*** Opening of EXCERPT ***

Whereas, OTTO is a “business associate” under the HIPAA Rules and the HITECH Act and may receive, create, maintain, and transmit protected health information (“PHI”) on Practice’s behalf in connection with the Services (defined below);

Whereas, the HIPAA Rules and the HITECH Act require that Practice contract with OTTO to mandate certain protections for the privacy and security of PHI that OTTO may receive, create, maintain, or transmit on Practice’s behalf while providing the Services; and

Whereas, Practice and OTTO intend for the BAA to satisfy their obligations under the HIPAA Rules and the HITECH Act, and any implementing regulations.

Now, therefore, in consideration of the foregoing, and for other good and valuable consideration, the receipt and adequacy of which is hereby acknowledged, the Parties agree as follows:


  • Definitions
    • Defined Terms Generally

.  Terms used in the BAA but not otherwise defined in the BAA shall have the same meaning as those terms in the HIPAA Rules and the HITECH Act.

  • Specific Defined Terms.
    • Breach. “Breach” shall have the meaning set forth in 45 CFR § 164.402.
    • Designated Record Set. “Designated Record Set” shall have the meaning set forth in 45 CFR § 164.501.
    • Electronic Protected Health Information. “Electronic Protected Health Information” shall have the meaning set forth in 45 CFR § 160.103. 
    • Individual. “Individual” shall have the meaning set forth in 45 CFR § 160.103 and shall include a person who qualifies as a “personal representative” pursuant to 45 CFR § 164.502(g).
    • Privacy Rule. “Privacy Rule” shall mean the Standards for Privacy of Individually Identifiable Health Information at 45 CFR Part 160 and Part 164, Subparts A and E.
    • Protected Health Information. “Protected Health Information” shall have the meaning set forth in 45 CFR § 160.103.  All references to PHI shall also include Electronic Protected Health Information as defined in 45 CFR § 160.103.
    • Required by Law. “Required by Law” shall have the meaning set forth in 45 CFR § 164.103.
    • Secretary. “Secretary” shall mean the Secretary of the Department of Health and Human Services or his or her designee.
    • Security Incident. “Security Incident” shall have the meaning set forth in 45 CFR § 164.304.
    • Services. “Services” shall mean the services for or functions on behalf of Practice performed by OTTO pursuant to any service agreement(s) between Practice and OTTO which may be in effect now or from time to time (the “Service Agreement”), or, if no such agreement is in effect, the services or functions performed by OTTO that constitute a business associate relationship between Practice and OTTO.
    • Subcontractor. “Subcontractor” shall have the meaning set forth in 45 CFR § 160.103.

*** Close of EXCERPT ***
*** Opening of SUPPLIED MATERIAL ***

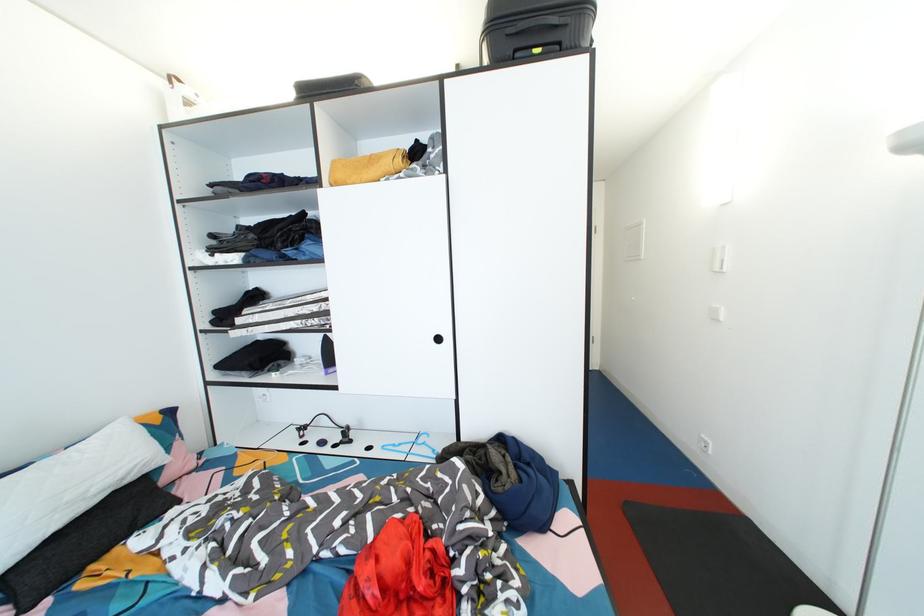
Find the location of a particular element. The width and height of the screenshot is (924, 616). black suitcase handle is located at coordinates (544, 15).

*** Close of SUPPLIED MATERIAL ***

WHAT YOU HAVE TO DO: Please write what comes next in the business associate agreement, starting after the definition of "Subcontractor." The lines above come from a separate source, unrelated to the agreement.

EXERCISE RESPONSE:
    • Unsecured Protected Health Information. “Unsecured Protected Health Information” shall have the meaning set forth in 45 CFR § 164.402.

  • OTTO’s Obligations and Scope of Activities
    • Use and Disclosure of PHI

.  OTTO agrees not to Use or Disclose PHI other than as permitted or required by the BAA, the Service Agreement, or as Required by Law.  OTTO further agrees to comply with the BAA’s provisions and all present and future provisions of the HIPAA Rules, the HITECH Act, and Colorado law that relate to the privacy and security of PHI and apply to OTTO.  OTTO agrees not to Use or Disclose PHI in any manner that would constitute a violation of the HIPAA Rules, the HITECH Act, or Colorado law if so Used or Disclosed by Practice. OTTO agrees to Use PHI solely for the purpose of and as necessary for performing Services for Practice.  OTTO further agrees that Practice shall retain all rights in PHI not granted herein.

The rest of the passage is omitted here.